Terrace Announces Approvals Of Convertible Note Exchange
Vancouver, BC May 11, 2016 – Terrace Energy Corp. (the "Company" or "Terrace") (TSXV: TZR, OTCQX: TCRRF; Germany: 2TR) is pleased to announce that the Supreme Court of British Columbia has granted a final order approving the Company's previously announced plan of arrangement (the "Arrangement"). Pursuant to the Arrangement, all of the Company's outstanding 8% convertible unsecured notes due April 2, 2018 (the "Existing Notes") will be exchanged for new convertible secured notes due April 2, 2021 (the "New Notes"). Among other things, the New Notes will be:
- convertible into common shares of the Company at a conversion price of $0.50 per share, compared to $2.00 per share under the Existing Notes;
- secured by a general security agreement against all of the Company's assets; and
- interest free but subject to a maturity bonus equal to 5% of the aggregate total outstanding principal amount of the New Notes payable on their maturity date, in cash or common shares at the option of the Company. In the event that the Company redeems the New Notes within 180 days prior to the maturity date, the redemption price will be 1.025% of par value of the New Notes.
The court approval was conditioned on the approval of the holders of Existing Notes, which was obtained at a meeting held on May 9, 2016, at which:
- 91.7% in number of the holders of Existing Notes voted in favour of the Arrangement; and
- holders of Existing Notes, representing 87.6% of the aggregate principal amount of the outstanding Old Notes, voted in favour of the Arrangement.
The Company anticipates completing the Arrangement on or about May 13, 2016, with the New Notes listed for trading on the TSX Venture Exchange on May 17, 2016 under the ticker symbol "TZR.DB".
Completion of the Arrangement remains subject to customary closing conditions, including, among other things, the receipt of applicable regulatory approvals.
Readers should refer to the Company's management information circular dated April 8, 2016 (the "Circular"), a copy of which is available under the Company's profile on SEDAR at www.sedar.com, which more fully sets forth the terms of the New Notes and the Arrangement.
About Terrace Energy
Terrace Energy is an oil & gas development stage company that is focused on unconventional oil extraction in onshore areas of the United States with a particular focus on South Texas.
ON BEHALF OF THE BOARD OF DIRECTORS
Dave Gibbs, President and Chief Executive Officer
NEITHER THE TSX VENTURE EXCHANGE NOR ITS REGULATION SERVICES PROVIDER (AS THAT TERM IS DEFINED IN THE POLICIES OF THE TSX VENTURE EXCHANGE) ACCEPTS RESPONSIBILITY FOR THE ADEQUACY OR ACCURACY OF THIS RELEASE.

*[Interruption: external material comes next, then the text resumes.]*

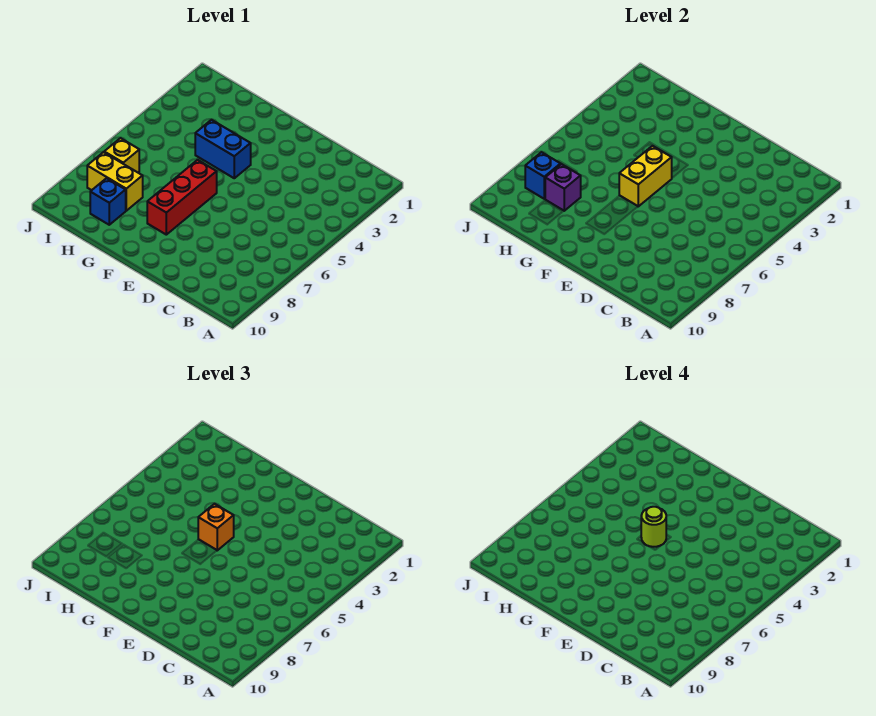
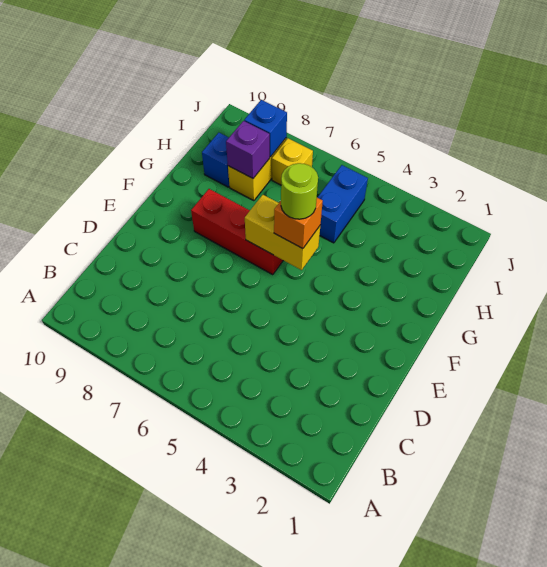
blue brick F4:G4 level 1 -> blue brick H5:I5 level 1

Cautionary Statement and Forward-Looking Information
This press release includes forward-looking information and forward-looking statements (together, "forward-looking information") within the meaning of applicable Canadian and United States securities laws. Forward-looking information includes statements: regarding the Company's beliefs and expectations regarding the completion and/or timing of the transactions contemplated under the Arrangement; and the listing of the New Notes. Users of forward-looking information are cautioned that actual results may vary from the forward-looking information disclosed in this press release. The material risk factors that could cause actual results to differ materially from the forward-looking information contained in this press release include: the risk that the Company will be unable to obtain all necessary regulatory or other approvals for the Arrangement; no market may develop for trading the New Notes or such market may lack liquidity; the trustee under the indenture to govern the New Notes may fail to efficiently administer the New Notes or effectively act on behalf of the holders thereof; and other risks and uncertainties described under the heading "Risk Factors" and elsewhere in the Circular and the Company's most recent Annual Information Form and other documents filed with Canadian securities regulators at www.sedar.com.
Readers are cautioned that the assumptions used in the preparation of forward-looking information, although considered reasonable at the time of preparation, may prove to be imprecise and, as such, undue reliance should not be placed on forward-looking information. The material assumptions used to develop the forward-looking information include: that the Company will obtain all necessary consents and approvals, including any necessary regulatory approval, including the TSX-V for the Arrangement; the trustee under the indenture to govern the New Notes will fulfill its duties and responsibilities thereunder; that the Company will obtain TSX-V approval for the listing of the New Notes; and that other conditions under the Arrangement will be fulfilled or waived.
The Company does not assume the obligation to update any forward-looking information, except as required by applicable law.